Summing up the Permanent Forum’s work this year, Johan Schölvinck, Director of the Division for Social Policy in the Department of Economic and Social Affairs called the Forum a “celebration of the world’s cultural diversity”, in that it had seen extremely rich participation from some 1,500 representatives from indigenous peoples’ organizations, non-governmental organizations and academia, some 30 United Nations system and other intergovernmental organizations, about 70 Member States and some 30 indigenous parliaments.
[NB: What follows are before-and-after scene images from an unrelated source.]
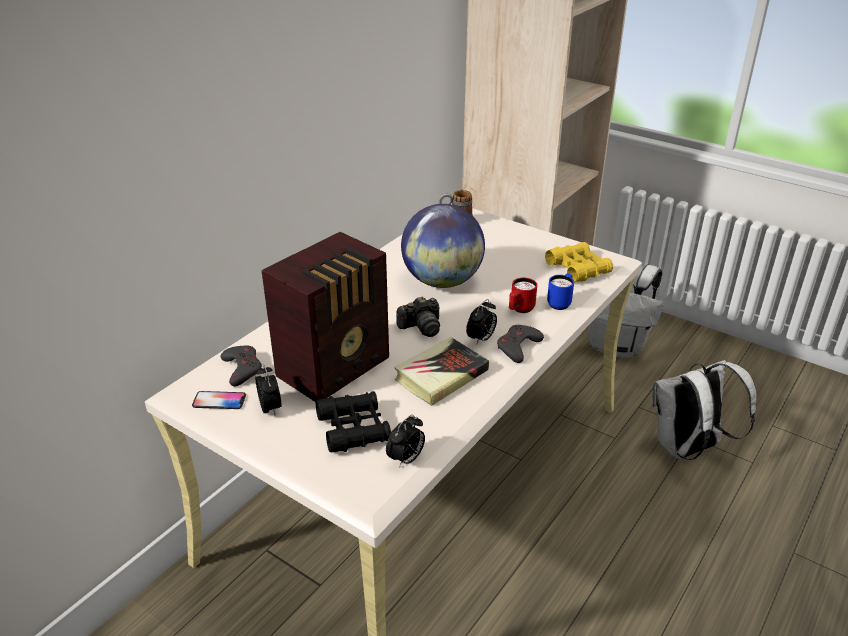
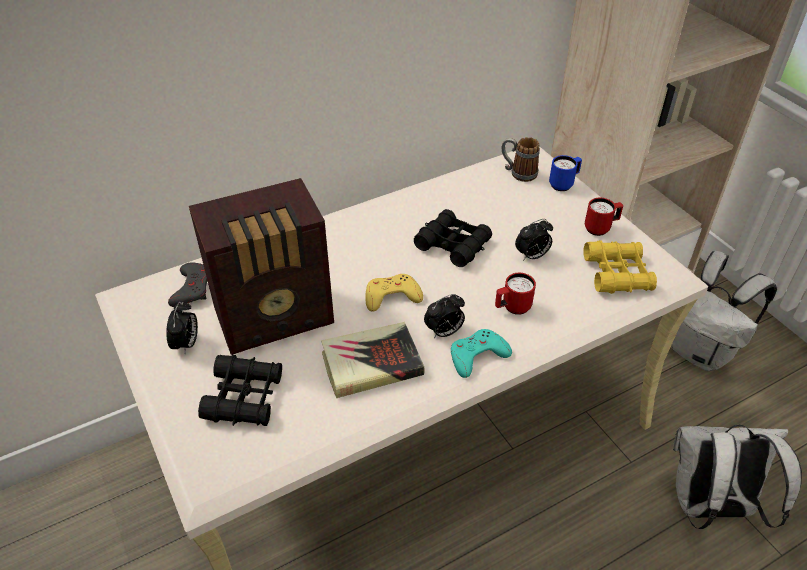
camera: 25 degrees right, 10 degrees up
(219, 401) = (149, 319): phone -> none
(406, 459) = (268, 454): alarm clock -> alarm clock (532, 256)
(421, 327) = (392, 296): camera -> yellow game controller
(442, 281) = (453, 244): globe -> black binoculars
(518, 347) = (477, 356): grey game controller -> turquoise game controller
(544, 244) = (600, 228): none -> red mug
(560, 303) = (565, 313): blue mug -> blue mug (564, 184)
The Permanent Forum was not just an event; rather “a tribute to our human efforts of partnership” that offered the opportunity for inspiration, he said.
The meeting was opened sombrely this morning by Liam Ridgeway, who, on behalf of all Australian Aboriginal delegations that had participated in the Forum’s work, called for a moment of silence to commemorate the fortieth anniversary of Australia’s 27 May 1967 national referendum affecting the Australian Aboriginal and Torres Strait Islander populations.
While that referendum had been a “fantastic win” for the Aboriginal movement, it had not delivered all that was hoped to Australia’s indigenous peoples. Most importantly, it had not given them Australian citizenship and neither had it given them the right to vote in federal elections. Australia’s indigenous people “still have a long way to walk in our struggles to be treated as equal”, he said, calling for a moment of silence to honour the anniversary, as well as all indigenous people who suffered from the adverse impacts of colonization and Government policy.
In closing remarks, Ms. Tauli-Corpuz said she was happy to finish the sixth session without any major crises. “Because we trust each other and have worked well together”, the Forum had shown that it could resolve any problem, no matter how difficult, she said.
The Forum had gathered at an historic moment of the imminent adoption of the Declaration on the Rights of Indigenous Peoples, she continued. Despite difficulties, the energies brought to bear on the Forum’s topics by indigenous peoples had shown that they would do whatever it took to create success. She hoped the Human Rights Council version of the Declaration would be adopted. The number of participants present was an indication that problems at home remained.
She expressed deep appreciation to all Forum members and other colleagues for their tireless efforts in ensuring that the session ended in a successful manner, and urgently appealed to Governments to pass the Declaration before the end of the sixty-first session. She closed her remarks with a traditional Igorot chant.
Adelard Blackman, the Special Emissary for the Buffalo River Dene Nation, ended the session with a prayer for unity and a song.